--- Material for this exercise ---

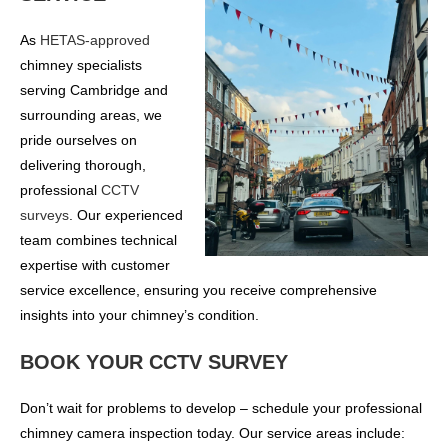
As
HETAS-approved
chimney specialists
serving Cambridge and
surrounding areas, we
pride ourselves on
delivering thorough,
professional
CCTV
surveys
. Our experienced
team combines technical
expertise with customer
service excellence, ensuring you receive comprehensive
insights into your chimney’s condition.
BOOK YOUR CCTV SURVEY
Don’t wait for problems to develop – schedule your professional
chimney camera inspection today. Our service areas include:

---

### Assigned task
Quote the rows above exactly, from the start of the rows through the line containing "BOOK YOUR CCTV SURVEY", with both ends included. Leave the pictures out of your answer.

### Response below
As
HETAS-approved
chimney specialists
serving Cambridge and
surrounding areas, we
pride ourselves on
delivering thorough,
professional
CCTV
surveys
. Our experienced
team combines technical
expertise with customer
service excellence, ensuring you receive comprehensive
insights into your chimney’s condition.
BOOK YOUR CCTV SURVEY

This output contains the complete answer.